Measure out the flour in a large bowl and stir in the salt. Add the butter and mix with a pastry knife or fork until the mixture resembles coarse cornmeal with a few bean-size bits of butter in it. Add the egg and mix it together more. The dough should be a little crumbly. If the dough seems very dry (as mine did), add a few drops of water, bit by bit, as you mix it in - do not over water. Bring the dough together by hand - if this is proving difficult, add a few more drops of water as needed. Form into a ball, the dough should be flaky but still sticky enough to do this. Flatten dough into a disk about 6 inches in diameter, wrap in plastic, and let rest in the refrigerator for at least 1 hour (I did 1.5).

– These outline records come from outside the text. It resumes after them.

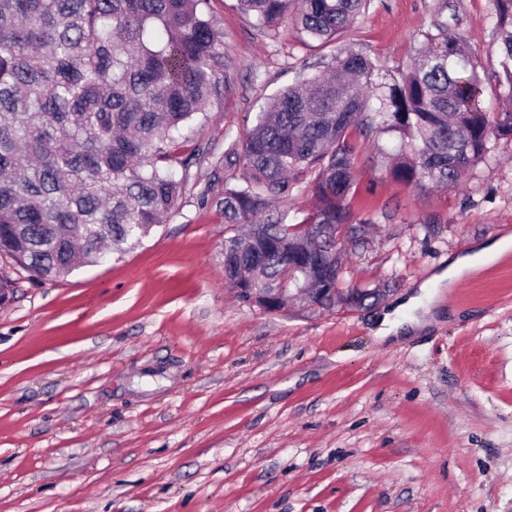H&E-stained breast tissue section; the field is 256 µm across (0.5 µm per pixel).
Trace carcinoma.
Masks as SVG:
<instances>
[{"mask_svg":"<svg viewBox=\"0 0 512 512\" xmlns=\"http://www.w3.org/2000/svg\"><path fill=\"white\" fill-rule=\"evenodd\" d=\"M202 0H0V253L56 280L139 244L172 214L194 153L187 143L220 91L224 45ZM372 0H239L269 30L291 17L334 43ZM501 91L487 103L474 51L438 14L411 66L380 81L361 51L333 73L269 98L224 151L247 174L216 205L229 227L224 277L234 288L343 282L334 237L363 243L354 137L386 135L392 175L453 186L512 135V0H494ZM310 192L305 214L277 202Z\"/></svg>","mask_w":512,"mask_h":512,"instance_id":"carcinoma-1","label":"carcinoma"}]
</instances>
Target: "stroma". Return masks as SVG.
Listing matches in <instances>:
<instances>
[{
	"label": "stroma",
	"instance_id": "obj_1",
	"mask_svg": "<svg viewBox=\"0 0 512 512\" xmlns=\"http://www.w3.org/2000/svg\"><path fill=\"white\" fill-rule=\"evenodd\" d=\"M228 68L192 135L176 208L140 245L58 281L0 255V512H512V253L439 288L434 321L389 344L381 315L449 261L512 236V137L453 188L395 181L357 138L369 222L345 280L378 302L266 312L224 278V161L279 89L363 50L404 67L438 13L499 90L493 0H374L324 47L207 0Z\"/></svg>",
	"mask_w": 512,
	"mask_h": 512
}]
</instances>
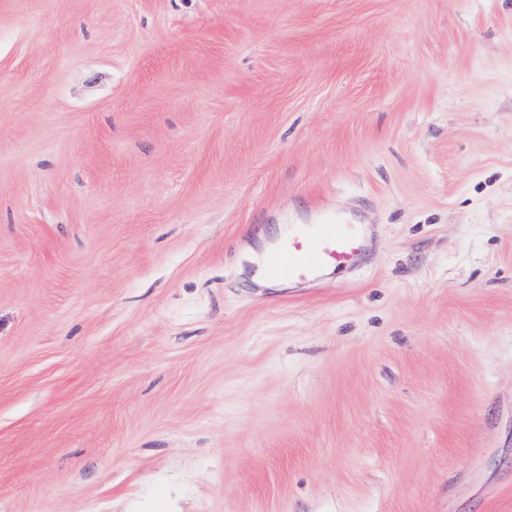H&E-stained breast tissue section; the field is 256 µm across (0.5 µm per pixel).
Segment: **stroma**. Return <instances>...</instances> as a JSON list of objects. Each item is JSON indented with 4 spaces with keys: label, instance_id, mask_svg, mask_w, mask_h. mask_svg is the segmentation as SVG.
Listing matches in <instances>:
<instances>
[{
    "label": "stroma",
    "instance_id": "obj_1",
    "mask_svg": "<svg viewBox=\"0 0 512 512\" xmlns=\"http://www.w3.org/2000/svg\"><path fill=\"white\" fill-rule=\"evenodd\" d=\"M0 512H512V0H0ZM364 245L365 233L360 224L302 225L268 258V272L277 279L301 281L318 270L353 265Z\"/></svg>",
    "mask_w": 512,
    "mask_h": 512
}]
</instances>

For the filling: Halve and core the apple. Cut each half into 8 wedges and put them in a large bowl. Slice the squash about 1/4 inch thick and add to the bowl. Cut the onion into wedges; some of the wedges may not hold together, but that's okay. Add the onion to the bowl. Add the melted butter, zata, salt and pepper to taste, and toss gently to combine.

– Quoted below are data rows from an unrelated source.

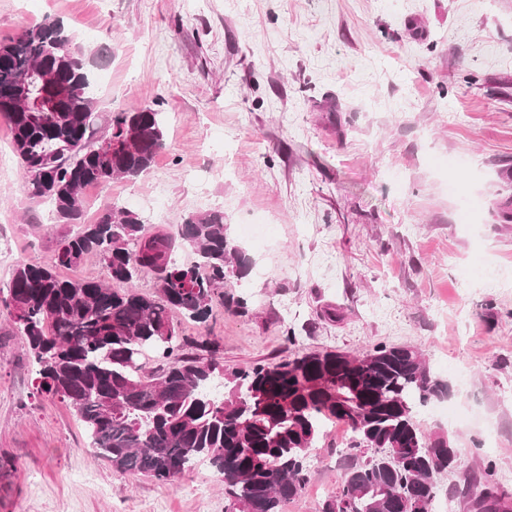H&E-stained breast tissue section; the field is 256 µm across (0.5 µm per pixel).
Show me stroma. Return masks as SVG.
<instances>
[{"label": "stroma", "mask_w": 512, "mask_h": 512, "mask_svg": "<svg viewBox=\"0 0 512 512\" xmlns=\"http://www.w3.org/2000/svg\"><path fill=\"white\" fill-rule=\"evenodd\" d=\"M51 16L104 53V114L151 107L166 124L153 167L84 195L86 222L107 208L156 232L219 200L236 246L263 278L229 276L239 315L178 317L209 335L225 368L302 351L421 348L451 384V425L419 408L425 433L460 450L439 493L493 463L512 491V0H0V41ZM478 173L476 230L432 156ZM71 225L46 221L26 192L0 118V241L16 260H49ZM295 342H288V333ZM26 341L0 313V512H224L221 475L198 464L173 483L119 473L95 455L66 402L37 390ZM346 427L327 423L323 460L283 512H316L335 493Z\"/></svg>", "instance_id": "obj_1"}]
</instances>
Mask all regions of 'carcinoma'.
<instances>
[{"mask_svg":"<svg viewBox=\"0 0 512 512\" xmlns=\"http://www.w3.org/2000/svg\"><path fill=\"white\" fill-rule=\"evenodd\" d=\"M95 65L55 18L0 42V117L28 194L78 225L50 261L18 262L0 288L38 366V391L74 409L96 455L117 472L169 483L208 461L223 478L225 512H281L299 496L328 420L350 429V462L317 512H430L437 477L455 470L458 449L415 422L417 406L449 393L419 348L309 352L226 372L215 341L182 335L171 317L176 309L204 323L216 302L246 313V302L224 291L230 265L239 277L249 270L224 213L192 214L173 235L150 232L122 208L83 220L85 187L147 172L166 137L161 113L146 107L112 113L107 134L94 139ZM21 73L34 80L30 100L17 104ZM182 245L195 251L194 264L177 263ZM90 254L107 280L60 277L59 267ZM148 272L155 290L143 293L136 281ZM147 350L157 356L148 372L140 363ZM220 372L217 398L207 387ZM477 486V512H512L493 466L464 478L459 493Z\"/></svg>","mask_w":512,"mask_h":512,"instance_id":"carcinoma-1","label":"carcinoma"}]
</instances>
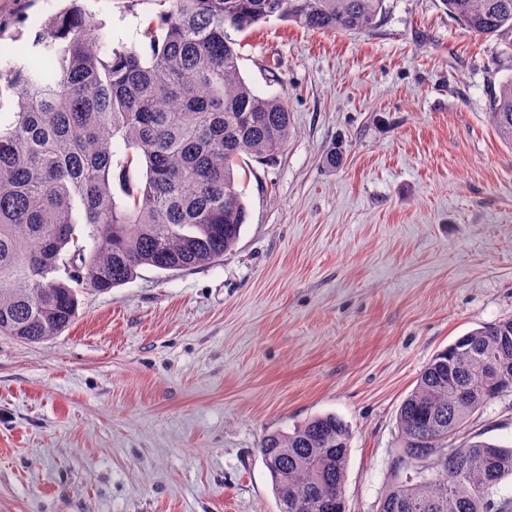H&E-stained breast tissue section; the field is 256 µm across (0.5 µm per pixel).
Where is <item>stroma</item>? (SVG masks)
Listing matches in <instances>:
<instances>
[{
    "label": "stroma",
    "instance_id": "obj_1",
    "mask_svg": "<svg viewBox=\"0 0 512 512\" xmlns=\"http://www.w3.org/2000/svg\"><path fill=\"white\" fill-rule=\"evenodd\" d=\"M82 4L128 47L158 12ZM61 6L0 0V70ZM237 39L292 121L249 163L237 244L84 291L53 339L0 336V512H279L259 442L319 413L352 432L347 512H376L419 374L512 318V145L488 118L512 58L441 0H385L365 33L273 18ZM465 432L511 443L512 394Z\"/></svg>",
    "mask_w": 512,
    "mask_h": 512
}]
</instances>
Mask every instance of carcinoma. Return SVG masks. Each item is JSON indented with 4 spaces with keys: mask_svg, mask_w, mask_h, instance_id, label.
<instances>
[{
    "mask_svg": "<svg viewBox=\"0 0 512 512\" xmlns=\"http://www.w3.org/2000/svg\"><path fill=\"white\" fill-rule=\"evenodd\" d=\"M158 2L165 8L140 46L115 48L71 0L34 32L37 62L0 75V336H58L81 290L109 292L142 266L179 271L221 259L247 219L236 168L273 159L291 132L286 100L241 76L232 33L272 18L368 32L385 12V0ZM442 2L472 36L512 52V0ZM488 116L512 145V79L491 91ZM117 142L126 155L116 163ZM80 228L90 245L79 244ZM465 338L439 351L402 400L377 512H512V497H495L512 476V446L450 445L512 392V319ZM425 436L447 464L417 471ZM350 439L334 414L267 432L258 450L279 506L329 512L343 496Z\"/></svg>",
    "mask_w": 512,
    "mask_h": 512,
    "instance_id": "cac0c4a2",
    "label": "carcinoma"
}]
</instances>
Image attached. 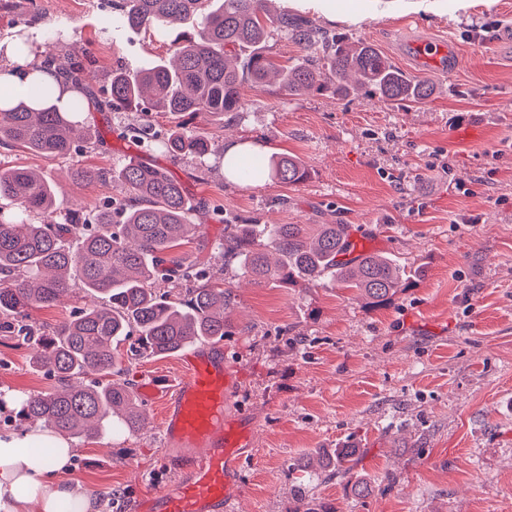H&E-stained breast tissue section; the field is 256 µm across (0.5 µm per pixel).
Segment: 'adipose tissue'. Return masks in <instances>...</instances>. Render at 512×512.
<instances>
[{
    "instance_id": "obj_1",
    "label": "adipose tissue",
    "mask_w": 512,
    "mask_h": 512,
    "mask_svg": "<svg viewBox=\"0 0 512 512\" xmlns=\"http://www.w3.org/2000/svg\"><path fill=\"white\" fill-rule=\"evenodd\" d=\"M0 67V109L6 100L27 96L33 82L50 89L65 105L78 99L70 81L44 69L33 50H6ZM68 440L48 428L21 429L0 435V512H100L99 501L72 476Z\"/></svg>"
}]
</instances>
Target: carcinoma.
Instances as JSON below:
<instances>
[{
    "label": "carcinoma",
    "instance_id": "carcinoma-1",
    "mask_svg": "<svg viewBox=\"0 0 512 512\" xmlns=\"http://www.w3.org/2000/svg\"><path fill=\"white\" fill-rule=\"evenodd\" d=\"M112 25L157 30L169 40L165 62L147 60L137 70L116 69L107 95L100 97L84 78L83 61L47 43L45 62L57 66L81 95L110 112L147 99L175 118L203 116L224 123V114L242 107L241 88L262 89L276 81L287 96L309 92L348 93L349 76L360 77L370 95L392 104H420L433 94L424 81L409 78L373 45L327 33L309 20L288 18L268 9V0H123ZM281 29L301 55L280 66L260 52L268 30ZM31 103L0 109V144L48 158H64L77 142L103 145L83 113L55 104L43 106L48 89L35 83ZM176 157L211 155L209 139L183 123L162 142ZM242 183L271 180L296 185L305 180L304 164L294 156H258L234 165ZM71 176L110 181L118 195L93 213L77 206L62 222H42L53 212L55 186L23 168H0V334L21 337L35 348L34 366L58 380L51 392L29 395L20 409L24 420L43 423L71 438H101L113 431L133 434L146 425L134 384L113 381L123 373L119 344L137 331L130 356H169L209 339L233 335L230 294L214 275L175 249L201 225L181 183L164 171L129 160L115 168L78 167ZM217 250L224 266L258 284L282 286L302 279L329 278L355 288L366 304L390 302L408 287L409 276L393 259L372 254L350 260L346 224L224 223ZM193 284L158 291L159 280ZM80 292L101 299L79 314L47 328L25 321L26 312L52 305L61 295ZM355 449L336 453L331 475H351Z\"/></svg>",
    "mask_w": 512,
    "mask_h": 512
}]
</instances>
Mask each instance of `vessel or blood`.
<instances>
[{
  "mask_svg": "<svg viewBox=\"0 0 512 512\" xmlns=\"http://www.w3.org/2000/svg\"><path fill=\"white\" fill-rule=\"evenodd\" d=\"M236 382L223 349L202 344L182 356L174 378L146 384L147 399L164 401L166 445L184 453L173 486L154 495L146 512H236V463L253 438L250 427L225 413Z\"/></svg>",
  "mask_w": 512,
  "mask_h": 512,
  "instance_id": "obj_1",
  "label": "vessel or blood"
}]
</instances>
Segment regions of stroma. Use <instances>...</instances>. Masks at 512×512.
I'll return each mask as SVG.
<instances>
[{
	"label": "stroma",
	"instance_id": "1",
	"mask_svg": "<svg viewBox=\"0 0 512 512\" xmlns=\"http://www.w3.org/2000/svg\"><path fill=\"white\" fill-rule=\"evenodd\" d=\"M107 0H9L0 44L25 33L41 44L48 24L63 32L86 71L108 88L113 68L167 58L153 30L99 31ZM326 31L374 44L399 70L432 85L422 104L311 93L289 97L242 89L240 111L206 130L216 150L229 139L299 157L307 179L228 181L213 159L143 154L205 203L202 239L187 254L223 272L235 334L224 357L240 373L226 409L252 424L242 449L237 512H295L306 497L326 512H512V0H273ZM449 43L456 65L431 64L419 46ZM105 147L49 159L0 147V166L41 171L57 186L56 216L74 204L102 207L113 186L70 179L69 170L117 167L130 157L123 133L172 116L149 108L89 111ZM259 224H345L361 253L395 258L415 273L394 304L367 308L336 282L259 285L224 268L214 242L220 216ZM32 350L0 336V392H48L53 378L32 368ZM148 425L135 435L73 441V475L102 499L103 512H135L174 483V453L163 445L157 403H142ZM352 447L368 492L326 479L309 458Z\"/></svg>",
	"mask_w": 512,
	"mask_h": 512
}]
</instances>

Preheat the oven to 400 degrees. Roll the dough on a lightly floured work surface into a 12-inch disk, the dough should be about 1/4 inch thick. Transfer the dough to a baking sheet and brush with mustard. Starting 2 inches from the edge, arrange the slices of apple, squash, and onions, alternating and forming overlapping circles. You may have leftover filling, as I did. You can either roast them on their own or reserve them for a second galette or toss them in a soup or do whatever you like.

Fold and pleat the dough over the edges of the filling. Bake until the crust is deep golden brown, and the apple, squash, and onion are tender and caramelized, about 35 minutes. Scatter the cheese over the filling and bake until melted, about 5 more minutes. Cool the galette briefly, then cut into wedges and serve.

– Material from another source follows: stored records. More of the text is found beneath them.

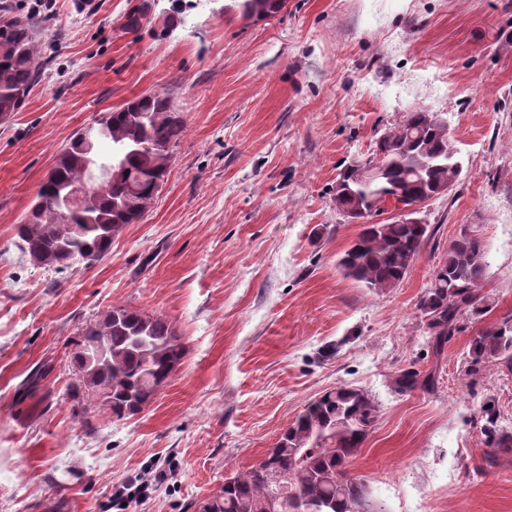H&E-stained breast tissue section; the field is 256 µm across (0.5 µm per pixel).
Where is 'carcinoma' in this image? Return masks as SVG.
I'll use <instances>...</instances> for the list:
<instances>
[{"instance_id":"obj_1","label":"carcinoma","mask_w":512,"mask_h":512,"mask_svg":"<svg viewBox=\"0 0 512 512\" xmlns=\"http://www.w3.org/2000/svg\"><path fill=\"white\" fill-rule=\"evenodd\" d=\"M286 0H242L247 18L271 17ZM150 0H140L125 27L138 30ZM39 22L0 6V120L21 110L30 89L51 64L44 58ZM416 110L377 139L369 157L355 160L336 179V209L354 221L385 213V206L410 205L459 181L448 124ZM101 139L76 133L56 159L37 192V201L17 225L19 248L30 260L56 269L90 265L109 251L127 224L147 212L164 181L174 149L185 134L182 113L166 92H149L105 113ZM89 183L95 207L61 223L59 199L67 188ZM433 230L427 224H402L390 218L365 224L344 251V275L376 292L398 287L410 272ZM484 246L465 228L435 267L419 302L428 344L439 354L460 328L462 318L489 311L480 282ZM472 363L493 362L512 374V317L482 330L472 340ZM186 348L162 315L117 305L102 320L83 329L73 353L84 390L102 401L117 420L148 407L182 364ZM398 392L431 387L434 377L411 368L393 378ZM109 392L106 397L101 391ZM485 431L496 446L512 447V432L498 425L493 409L483 408ZM379 416L367 392L339 384L310 403L255 466L224 478L219 492L199 512H270L271 496L286 501L282 512H366L363 484L349 466Z\"/></svg>"}]
</instances>
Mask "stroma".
Returning <instances> with one entry per match:
<instances>
[{"label":"stroma","mask_w":512,"mask_h":512,"mask_svg":"<svg viewBox=\"0 0 512 512\" xmlns=\"http://www.w3.org/2000/svg\"><path fill=\"white\" fill-rule=\"evenodd\" d=\"M55 0L46 38L61 76L0 123V512H187L258 463L306 405L346 383L379 419L350 471L370 512H512V451L490 450L483 405L512 421V375L467 382L470 343L512 316V0H288L266 20L240 0ZM170 93L186 132L139 223L91 266L58 272L16 226L58 151L146 91ZM438 113L462 163L419 212L434 234L396 288L346 278L360 230L332 200L338 166L407 112ZM485 246L491 309L441 355L419 301L463 227ZM116 305L165 316L186 346L142 413L117 421L78 391L82 327ZM404 368L434 388L392 386ZM168 479L117 504L116 488Z\"/></svg>","instance_id":"obj_1"}]
</instances>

I served it with diced tomatoes, spinach and diced garlic that I steamed quickly while the galette was in the melted cheese step - I tossed the garlic in a cast iron skillet with some olive oil, then tossed in the diced tomatoes. Then I tossed in de-stemmed spinach leaves (put the stems in your container in the freezer that you keep for stock flavoury bits), squirt a bit of lemon juice over it. The liquid from the tomatoes both steams the spinach and, because it's acidic, picks up a some of the iron from the skillet. That combined with the high iron content of the spinach makes this a very good source of iron for those of you who are in need of it.

Once you the spinach is sufficiently wilty, serve it along side the galette for a great contrast.

*Samantha from Earthbound Farm commented on that entry where I grumble and groan about the butternut squash gnocchi recipe. She said that they had taken the recipe down until they could further test it. I'd like to say that I really appreciate the attentiveness and it furthers my faith in Earthbound Farm, even beyond their delicious boxed salads that I used to buy when I lived in California - theirs was the only packaged salad that I have ever found to be satisfactory. I would take them on airplanes with a 3 oz container of homemade dressing and be ever so happy. I did not mean my blog entry to reflect anything negative about the company, merely that I had had an unsatisfactory experience with that particular recipe - which I wouldn't have even tried, had I not felt it came from a good source.

1 comment:

Samantha said... offense taken. I meant it when I said that it's great to get that kind of feedback from people who try our recipes! We'll take it any time.